Prefeitura atualiza lei, que passa a abranger outros segmentos econômicos; novo programa também amplia contrapartidas que beneficiem município e população
A Prefeitura de Hortolândia executa obras que promovem ainda mais o crescimento econômico da cidade. Em paralelo a isso, a Administração Municipal realiza outras ações também importantes para estimular o desenvolvimento local. Uma das ações é atualizar a lei para atrair a vinda de empresas, chamada Proemph (Programa de Incentivo Empresarial de Hortolândia). A nova regulamentação foi publicada no Diário Oficial Eletrônico do município, edição Nº 2.728, de 30/03 (CLIQUE AQUI). O Proemph então vigente havia sido instituído em 2023.
Ao estimular a vinda de novas empresas, por meio da concessão de incentivos fiscais, o Proemph busca promover mais investimentos à cidade e fomentar a geração de emprego e renda para a população. Outro objetivo importante é incentivar a permanência e a ampliação das empresas já instaladas no município. O Proemph também determina que as empresas que receberem incentivos fiscais devem realizar contrapartidas que tragam benefícios à população e à cidade.
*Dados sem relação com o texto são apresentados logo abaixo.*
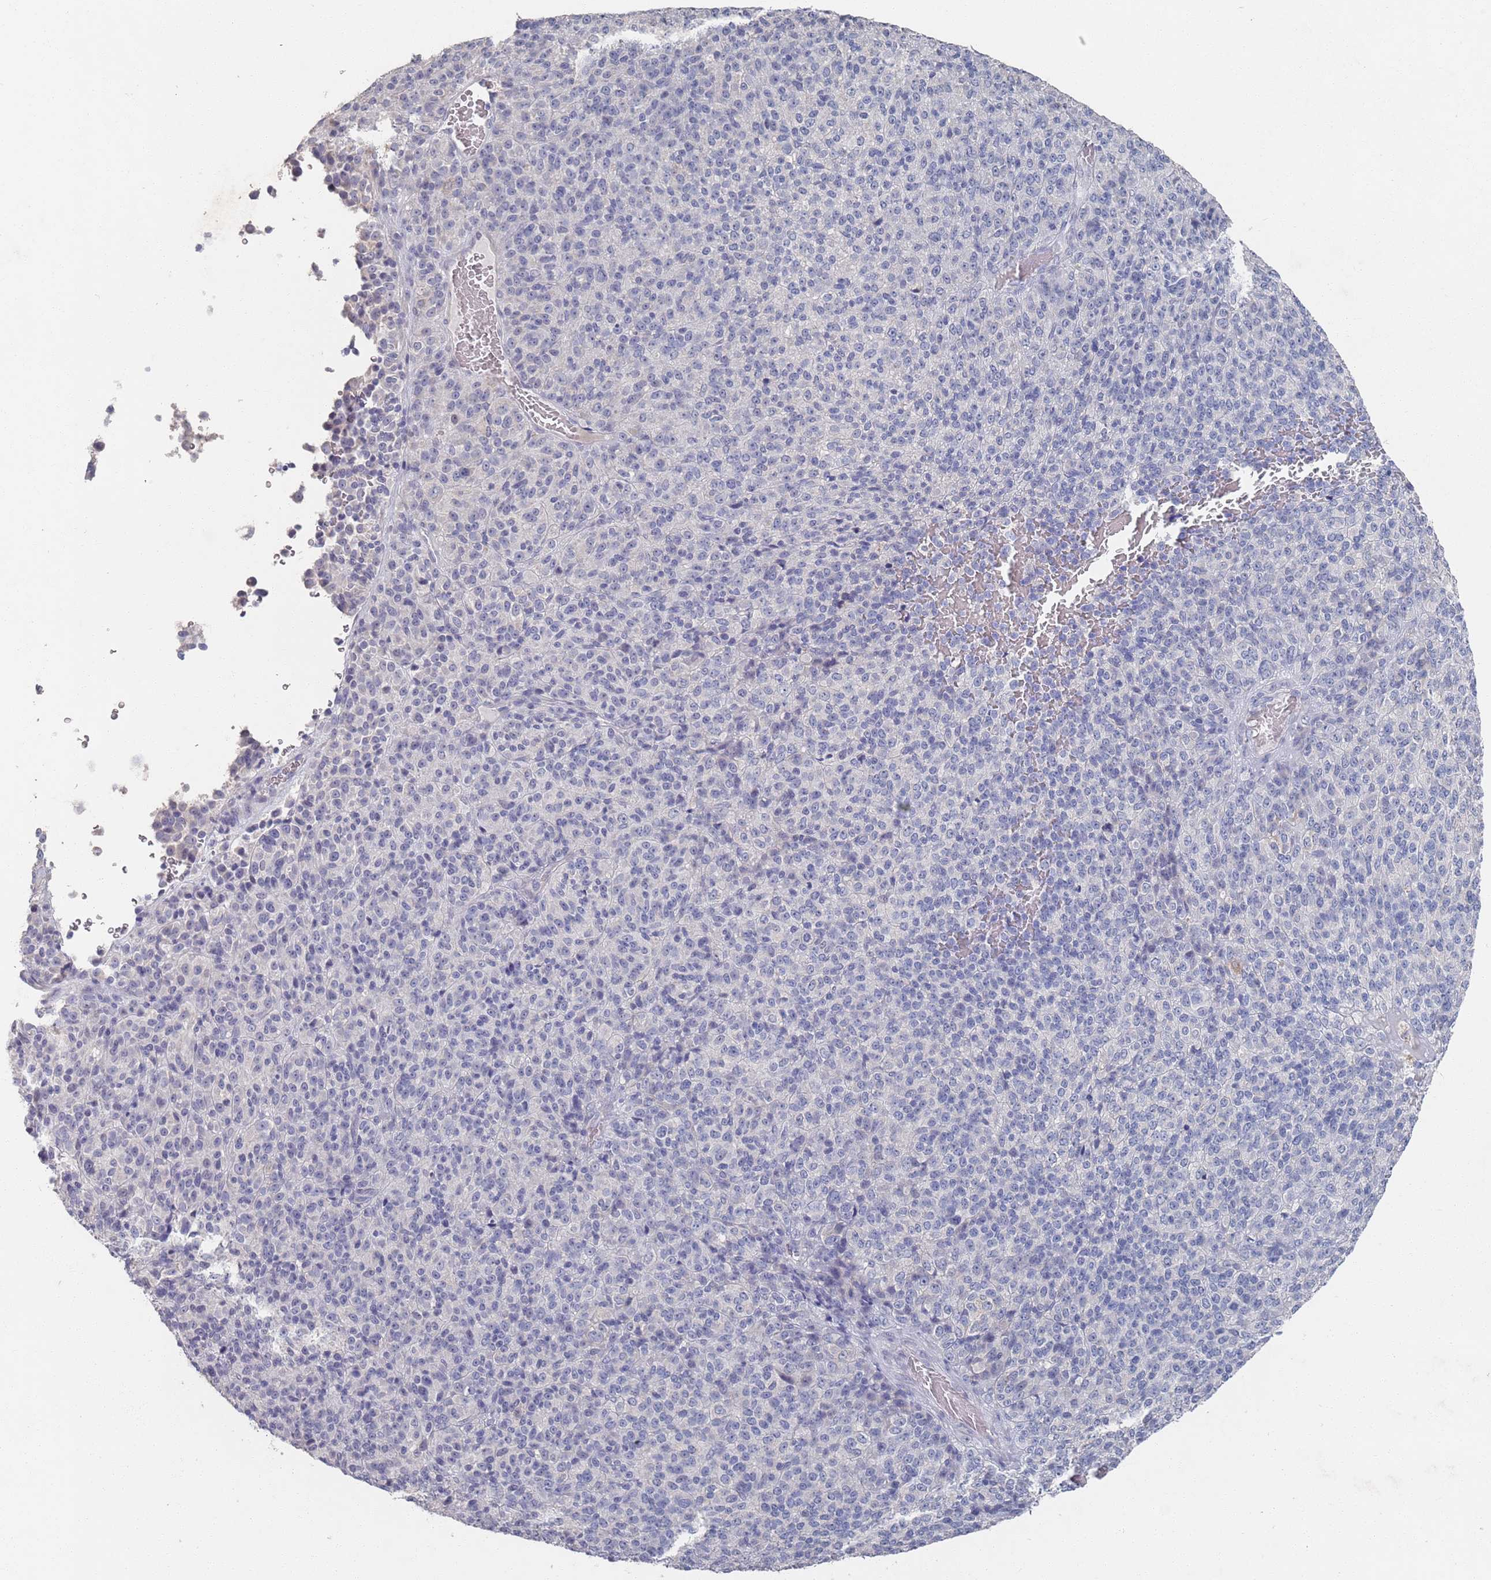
{"staining": {"intensity": "negative", "quantity": "none", "location": "none"}, "tissue": "melanoma", "cell_type": "Tumor cells", "image_type": "cancer", "snomed": [{"axis": "morphology", "description": "Malignant melanoma, Metastatic site"}, {"axis": "topography", "description": "Brain"}], "caption": "A micrograph of human melanoma is negative for staining in tumor cells. (DAB immunohistochemistry (IHC) with hematoxylin counter stain).", "gene": "PROM2", "patient": {"sex": "female", "age": 56}}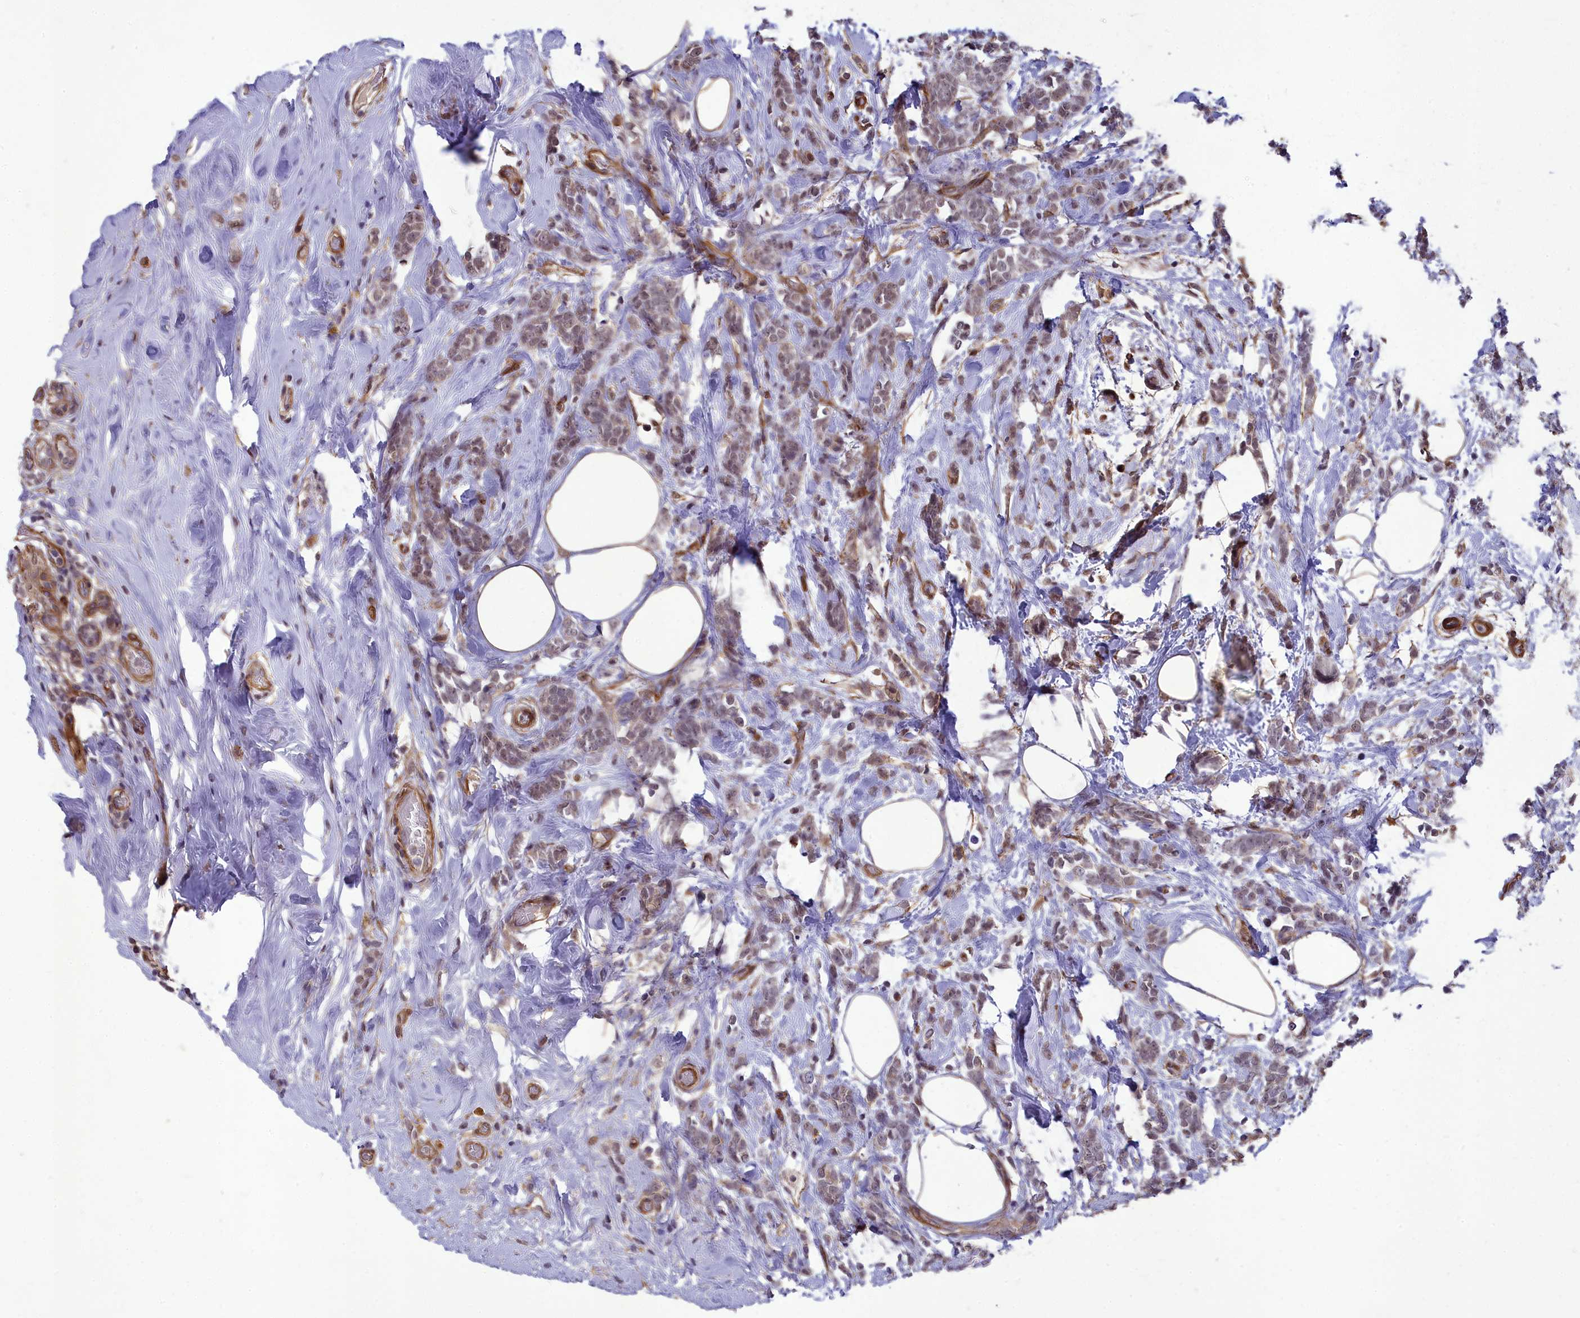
{"staining": {"intensity": "weak", "quantity": ">75%", "location": "nuclear"}, "tissue": "breast cancer", "cell_type": "Tumor cells", "image_type": "cancer", "snomed": [{"axis": "morphology", "description": "Lobular carcinoma"}, {"axis": "topography", "description": "Breast"}], "caption": "There is low levels of weak nuclear staining in tumor cells of lobular carcinoma (breast), as demonstrated by immunohistochemical staining (brown color).", "gene": "TNS1", "patient": {"sex": "female", "age": 58}}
De acordo com o secretário de Desenvolvimento Econômico, Trabalho, Turismo e Inovação, Gerson Ferreira, o novo Proemph inclui outros tipos de empresas, tais como industriais, comerciais, de serviços, imobiliárias, construtoras, incorporadoras e startups. “O Proemph anterior tinha o foco em empresas de médio e grande porte. Já o novo Proemph promove uma ampliação significativa, mais inclusiva e moderna, do perfil de empresas”, salienta o secretário.
Outro aspecto importante alterado é o critério econômico. A lei anterior focava no aumento da arrecadação, principalmente de impostos como ICMS (Imposto sobre Circulação de Mercadorias e Produtos) e ISS (Imposto sobre serviços). “O novo Proemph introduz o conceito estruturado de Valor Adicionado (VA) e impacto real na receita municipal. Com isso, a nova lei tem caráter mais técnico e alinhado com a metodologia estadual”, explica o secretário.
MEIO AMBIENTE
Outra mudança que o novo Proemph traz é a inclusão de políticas ambientais e de sustentabilidade.
A nova lei passa a incluir a TMRS (Taxa de Manejo de Resíduos Sólidos), junto com outras taxas e impostos como ISS, IPTU (Imposto Predial e Territorial Urbano) e ITBI (Imposto sobre Transmissão de Bens Imóveis) que já integravam o Proemph anterior.
A nova lei ainda passa a exigir práticas sustentáveis pelas empresas, diretriz em conformidade com o conceito ESG (Environmental, Social and Governance, sigla em inglês que significa Ambiental, Social e Governança).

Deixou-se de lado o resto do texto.